On the far side of the courtyard, a door leads up to the rooms that once housed the novitiate. They are empty now, but the ancient floor tiles, worn and irregular yet polished by hundreds of years of footsteps, carry a powerful sense of history. Jerry took out his small video camera and began shooting different angles and scenes to show the director back in China what they could do when they come to Rome this September to do the actual shooting. It is a great location and will look wonderful in the documentary. The rooms now focus on St. Luigi Gonzaga, the young Jesuit who died will still studying philosophy here. He is buried in the main church, not far from St. Roberto Bellarmino, who taught both Gonzaga and Ricci.

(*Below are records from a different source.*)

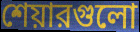
শেয়ারগুলো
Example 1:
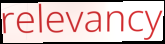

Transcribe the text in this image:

relevancy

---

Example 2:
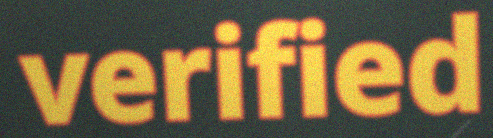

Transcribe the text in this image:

verified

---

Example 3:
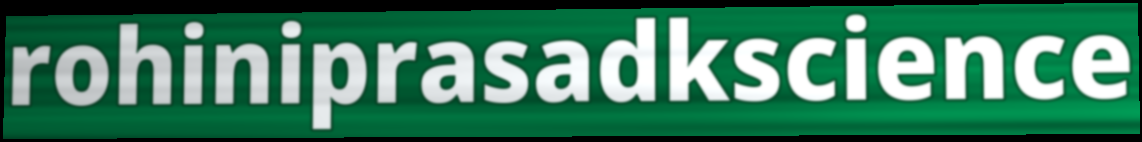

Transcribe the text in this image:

rohiniprasadkscience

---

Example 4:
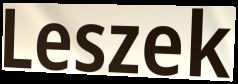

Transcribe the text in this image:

Leszek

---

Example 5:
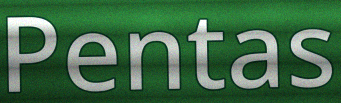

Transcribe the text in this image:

Pentas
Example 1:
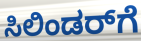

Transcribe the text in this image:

ಸಿಲಿಂಡರ್‌ಗೆ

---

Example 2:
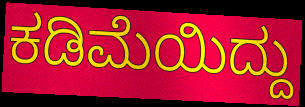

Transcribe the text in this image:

ಕಡಿಮೆಯಿದ್ದು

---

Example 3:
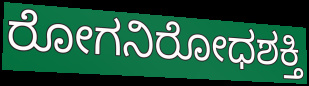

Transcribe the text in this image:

ರೋಗನಿರೋಧಶಕ್ತಿ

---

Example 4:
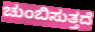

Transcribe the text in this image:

ಚುಂಬಿಸುತ್ತದೆ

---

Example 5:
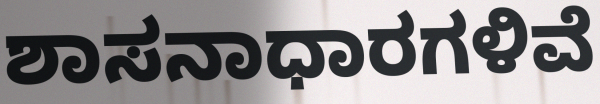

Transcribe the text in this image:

It is a rich history and I was content to just stand back and watch Jerry getting caught up in it as he filmed. I hope the saints who are buried here will bless the project because it has such great potential. Jiangsu Broadcasting Corporation in Nanjing is producing the multi-part program which will be beamed next year by satellite all over China. The show will introduce an important Catholic layman who was a partner with Ricci in the pioneering effort to introduce Christianity to China in a way that respected the great traditions of that country and made sense to its people. Xu Guangqi and Ricci were far ahead of their own time in the mutual dialogue in which engaged and they offer us a model that challenges the diviseness of our own times. The project should also demonstrate the power of media to reach people who would otherwise never learn about the Church and the Chinese hero who discovered how to balance an ancient culture and a new faith.